■ **WHAT YOU NEED TO DO**
Return the following from the records below: each line, word for word, starting with the line that contains "pinky pip: (868, 906)" and going on through the line that contains "ring dip: (1206, 862)", with nothing outside that range.

** DATA follows **

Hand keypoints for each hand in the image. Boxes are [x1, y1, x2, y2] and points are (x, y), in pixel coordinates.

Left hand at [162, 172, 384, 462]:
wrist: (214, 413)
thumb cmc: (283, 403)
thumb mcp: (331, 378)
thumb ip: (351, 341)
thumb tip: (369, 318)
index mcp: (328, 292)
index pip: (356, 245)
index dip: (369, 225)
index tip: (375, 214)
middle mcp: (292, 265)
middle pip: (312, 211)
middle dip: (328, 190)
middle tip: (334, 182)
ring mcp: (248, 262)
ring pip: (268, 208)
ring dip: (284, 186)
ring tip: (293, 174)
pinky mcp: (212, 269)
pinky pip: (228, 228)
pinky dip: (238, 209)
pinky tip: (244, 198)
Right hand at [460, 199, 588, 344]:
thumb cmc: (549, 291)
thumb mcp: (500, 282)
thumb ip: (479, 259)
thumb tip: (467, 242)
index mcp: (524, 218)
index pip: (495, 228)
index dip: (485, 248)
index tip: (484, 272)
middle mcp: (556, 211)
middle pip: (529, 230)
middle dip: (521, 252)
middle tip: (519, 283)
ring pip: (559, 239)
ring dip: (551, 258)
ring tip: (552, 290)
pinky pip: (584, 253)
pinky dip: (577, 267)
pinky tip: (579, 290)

** End of DATA **
** DATA follows **

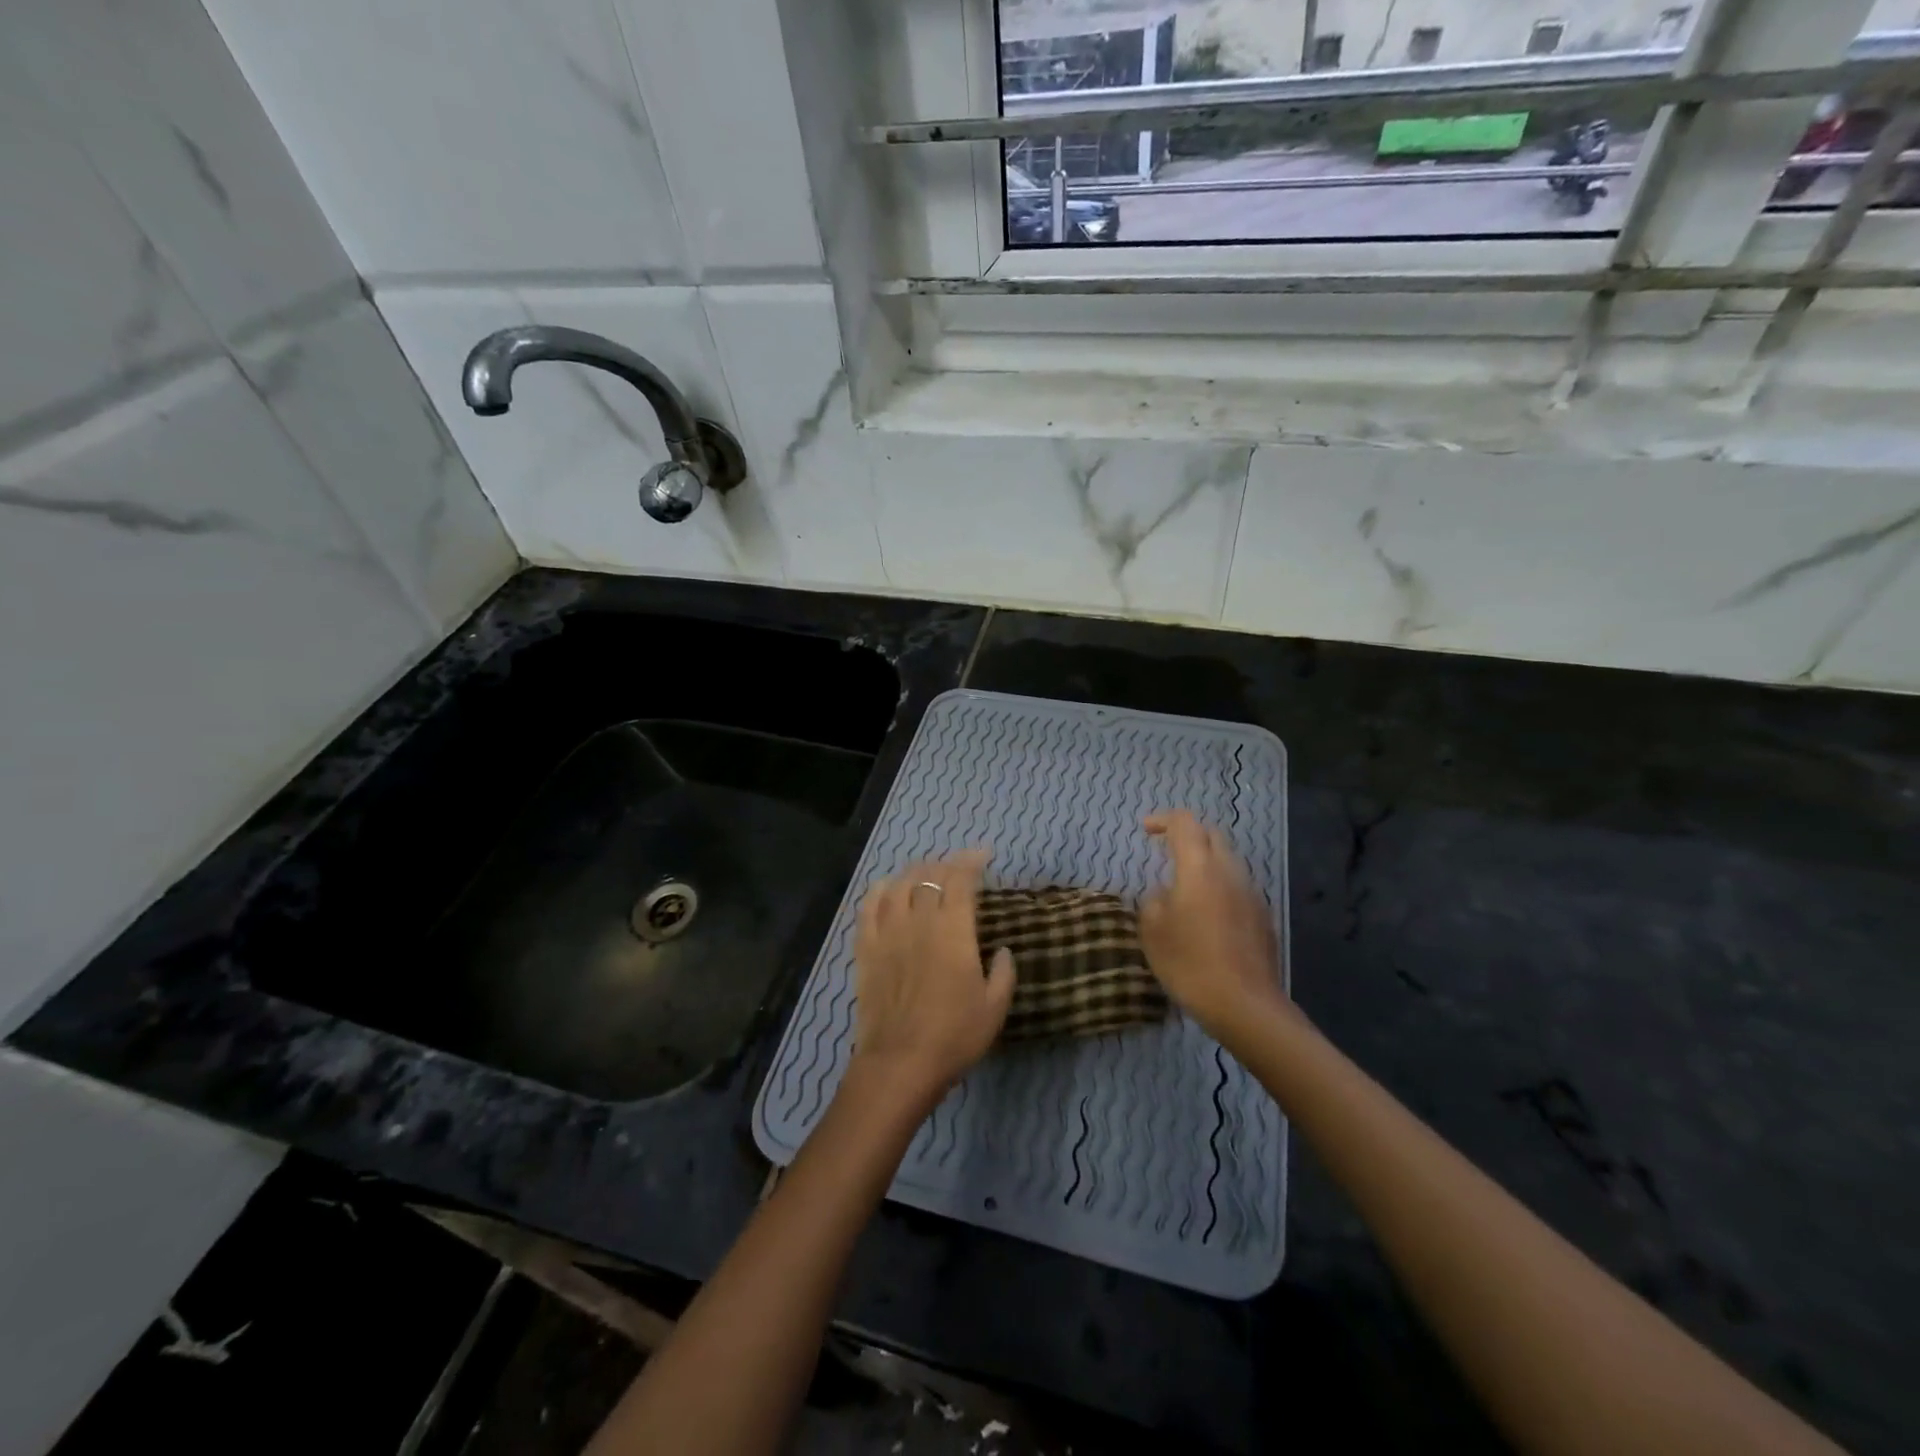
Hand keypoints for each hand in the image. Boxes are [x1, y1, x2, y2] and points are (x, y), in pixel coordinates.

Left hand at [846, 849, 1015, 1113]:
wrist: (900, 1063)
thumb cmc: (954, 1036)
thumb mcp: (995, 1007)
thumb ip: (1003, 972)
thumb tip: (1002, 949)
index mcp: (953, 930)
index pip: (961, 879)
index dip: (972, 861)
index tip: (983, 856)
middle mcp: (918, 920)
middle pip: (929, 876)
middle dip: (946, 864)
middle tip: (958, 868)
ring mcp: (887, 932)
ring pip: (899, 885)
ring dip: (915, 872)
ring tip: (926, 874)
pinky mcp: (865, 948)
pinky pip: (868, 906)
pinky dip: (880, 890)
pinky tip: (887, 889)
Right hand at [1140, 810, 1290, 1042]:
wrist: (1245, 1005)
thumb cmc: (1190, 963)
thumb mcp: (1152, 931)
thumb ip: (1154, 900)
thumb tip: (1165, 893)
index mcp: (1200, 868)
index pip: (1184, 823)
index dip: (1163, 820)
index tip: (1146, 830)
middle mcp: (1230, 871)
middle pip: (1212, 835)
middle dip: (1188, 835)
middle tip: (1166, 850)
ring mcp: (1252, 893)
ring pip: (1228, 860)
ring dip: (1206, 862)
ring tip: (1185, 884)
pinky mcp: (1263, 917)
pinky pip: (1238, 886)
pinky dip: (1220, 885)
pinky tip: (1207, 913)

** End of DATA **

■ **YOUR SOLUTION**
pinky pip: (868, 906)
pinky dip: (880, 890)
pinky tip: (887, 889)
Right hand at [1140, 810, 1290, 1042]:
wrist: (1245, 1005)
thumb cmc: (1190, 963)
thumb mcp: (1152, 931)
thumb ip: (1154, 900)
thumb tip: (1165, 893)
index mcp: (1200, 868)
index pip: (1184, 823)
index dip: (1163, 820)
index tip: (1146, 830)
middle mcp: (1230, 871)
middle pip: (1212, 835)
middle dip: (1188, 835)
middle tip: (1166, 850)
ring mcp: (1252, 893)
ring pip: (1228, 860)
ring dip: (1206, 862)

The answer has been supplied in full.